> **Task to complete**
If a line below includes the string "Enzo", copy it.

> **Extracted data entries**
=====

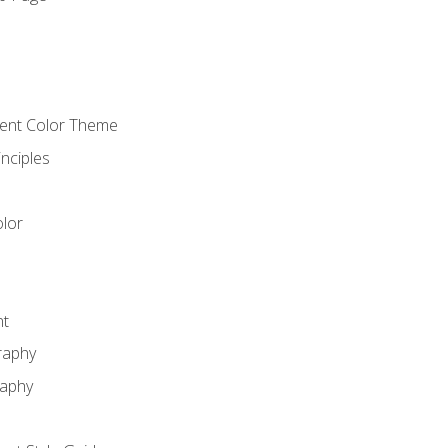
o
cient Color Theme
nciples
lor
nt
raphy
raphy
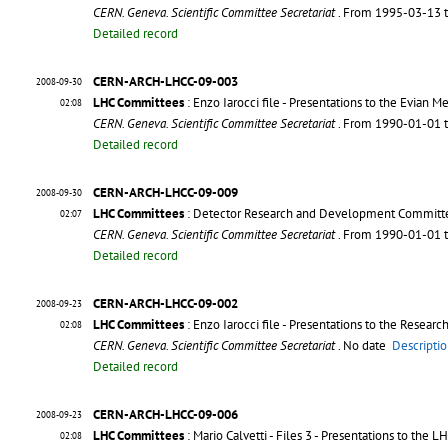
CERN. Geneva. Scientific Committee Secretariat
. From 1995-03-13 
Detailed record
CERN-ARCH-LHCC-09-003
2008-09-30
LHC Committees
: Enzo Iarocci file - Presentations to the Evian M
02:08
CERN. Geneva. Scientific Committee Secretariat
. From 1990-01-01 
Detailed record
CERN-ARCH-LHCC-09-009
2008-09-30
LHC Committees
: Detector Research and Development Commit
02:07
CERN. Geneva. Scientific Committee Secretariat
. From 1990-01-01 
Detailed record
CERN-ARCH-LHCC-09-002
2008-09-23
LHC Committees
: Enzo Iarocci file - Presentations to the Researc
02:08
CERN. Geneva. Scientific Committee Secretariat
. No date
Descriptio
Detailed record
CERN-ARCH-LHCC-09-006
2008-09-23
LHC Committees
: Mario Calvetti - Files 3 - Presentations to t
02:08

=====

> **Task result**
: Enzo Iarocci file - Presentations to the Evian M
: Enzo Iarocci file - Presentations to the Researc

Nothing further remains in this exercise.